I arrived safely in Sana'a, Yemen around 3 a.m. this time and made it to sleep around 4 to be awakened by the call to prayer which quickly brought back fond memories of Iraq...went back to sleep, thankfully. The trip over was gruesome but filled, as always with many stories.
Our flight was full from Chicago to Istanbul so no chance to get any rest. Had to smile...saw an Arab woman completely covered and veiled lift her dress, flop her boob out and breast feed her baby. Now the irony of the situation made me just laugh...no part of her body was visible but she showed her whole breast to me and everyone else. NO covering that!
Two seats down from the breast feeding lady was a young Arab looking woman in the tightest, shortest mini-dress I have ever seen. She told me she was going to Saudi Arabia and I thought...not in that dress. An hour before we landed, she lugged a huge suitcase into the bathroom and came out transformed...all in black and covered head to foot. When in Rome....
Turkish Airlines food from Chicago to Istanbul was inedible so ate at a restaurant in the airport where they had free wifi. My drink was delivered and so was the bill...I was told, "you pay now." I suggested that I would pay later, AFTER my food had been delivered and eaten. Turk man, said, "You pay now" and some man near me let him have it in Turkish and my food arrived moments later. I thanked my helper and come to find out..he owned the restaurant and was very apologetic. Good help is hard to find everywhere, I guess.
Our flight to Sana'a was the opposite of the Chicago to Istanbul one. There were about 30 people on the whole plane, food delicious and when I went to be seated, there was a man sitting in my seat. He jumped up and moved to the window and when we noted the emptyness of the plane, he said he would move after take off to another aisle seat. Khaled and I began chatting and he is a Yemeni/Brit and was coming back from London where his wife and two kids live. They have a commuter marriage...sounded normal to me.
Khaled stayed sitting with me and we chatted about all things Yemeni. He shared the safety of his country, saying I could walk and explore in Sana'a freely. Corruption, he says, is nil; crime a rare thing, poverty huge, access to water, horrid. He had much to say about people's generosity, helpfulness and consideration and he later rode with me with the guy the hotel sent to pick me up. We were stopped by some cops standing in the road, one of whom saluted me and we were passed on. I was reminded of this happening in Tegucigalpa, when the cop demanded money so I could pass on. Khaled says this doesn't happen in his country.
We talked about terrorism and Khaled became very excited about what is printed and said about Yemenis in the media. He vehemently indicated that Yemenis are not terrorists and they dislike the upheaval and chaos perpetrated by extremist groups. He, himself is a Muslim, doesn't drink but says many Muslims are drunks. He dislikes the Qat chewing that goes on here and like in Africa, says it causes early death, a lack of productivity and because it is such a huge cash crop, food is not being grown on rural farms. They make more growing Qat. Interestingly, he mentioned he had been in London, getting ready for Christmas with his wife. Gift buying...apparently many practicing Muslims also celebrate the giving of gifts and the feasting found on Christmas...not a religious celebration but a time for celebrating family and friends. Liked that.

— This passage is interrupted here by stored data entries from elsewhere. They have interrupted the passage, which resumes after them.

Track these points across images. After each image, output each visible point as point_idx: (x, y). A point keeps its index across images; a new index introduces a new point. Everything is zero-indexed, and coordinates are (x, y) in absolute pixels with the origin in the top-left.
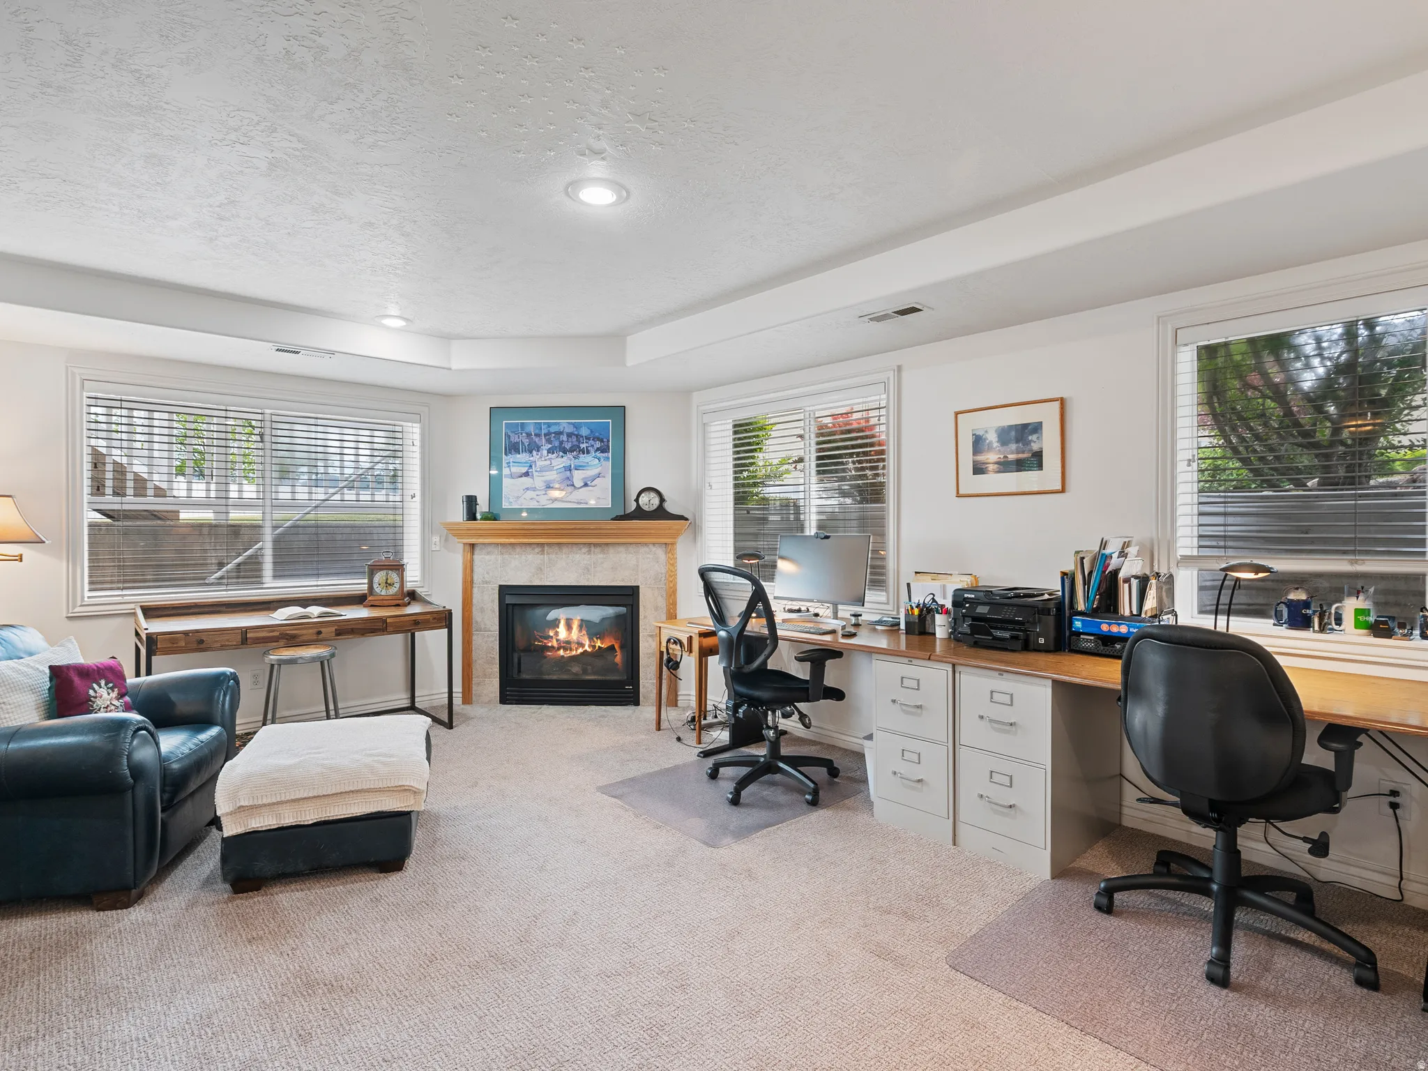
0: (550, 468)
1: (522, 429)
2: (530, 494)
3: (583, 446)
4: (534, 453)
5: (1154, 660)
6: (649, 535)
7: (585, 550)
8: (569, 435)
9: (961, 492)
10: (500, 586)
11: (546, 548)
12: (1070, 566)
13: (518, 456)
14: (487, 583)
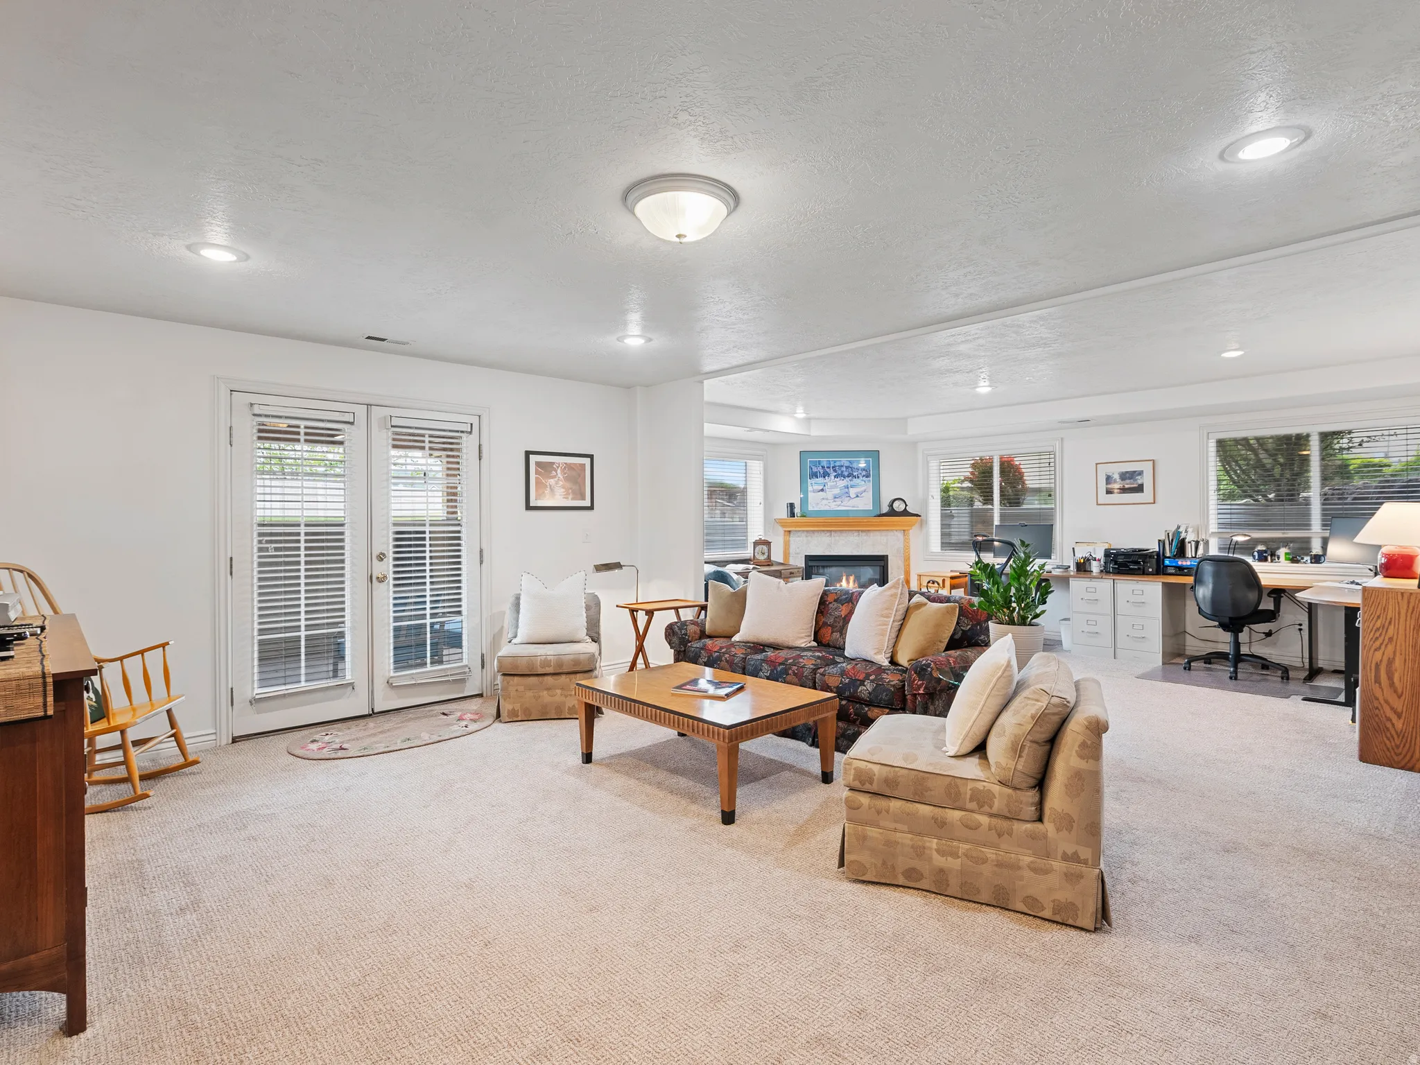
0: (836, 487)
1: (819, 464)
2: (825, 502)
3: (855, 474)
4: (826, 477)
5: (1208, 568)
6: (894, 525)
7: (856, 534)
8: (847, 467)
9: (1099, 503)
10: (806, 556)
11: (833, 533)
12: (1162, 538)
13: (817, 479)
14: (797, 554)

So, during dinner and for a couple of hours, we discussed the Yemen situation vis a vis the government, social issues, education, relationships with countries outside of the Arab region and more. He helped me remember my Arabic words and phrases I "learned" in Iraq so that I can greet my workshop participants and he shared his opinions of Yemeni media and the government's control of these. Oh, and he is the one that told me the government shut down skype here.
After our visit and after dinner, I moved across the aisle so we could both sleep. I asked for pillows, because there were none in the compartments above...flight attendant came back after rechecking the ones I had looked in and opened a bunch. NO pillows. He sweetly brought me two blankets so I tried those as pillows but just couldn't rest. Two young mothers with their children were a few rows behind me and grandma was sleeping in her own row. After one potty stop, one of the mom's asked me to tickle grandma's feet and they were giggling. I did so, grandma kept snoring. Young moms were hysterical...and later, they told her what they had had me do. She hadn't felt anything. A man picked the family up at the airport and the young mothers were pointing and laughing at me and grandma was smiling and bowing her head.
Went to breakfast at 9:30 and found that this hotel is owned by Indians. Reminded me of the Speke Hotel in Kampala. Very efficient and great food. Had some "Foul Medammes" which I decided needed to be used with bread and dipped, very tasty and no clue what is in it. Another dish, dijaz zukhar, was a spicy minced meat and sauce which I also scooped up into my bread and ate. It is some sort of Indian dish, I think, but very yummy. Khaled told me that there are no eggplant dishes like in Iraq, and in fact, told me that almost anything I experienced there would not be my experience here.
Second call to prayer happening now. Going to try to see if I can go take a few photos and walk nearby.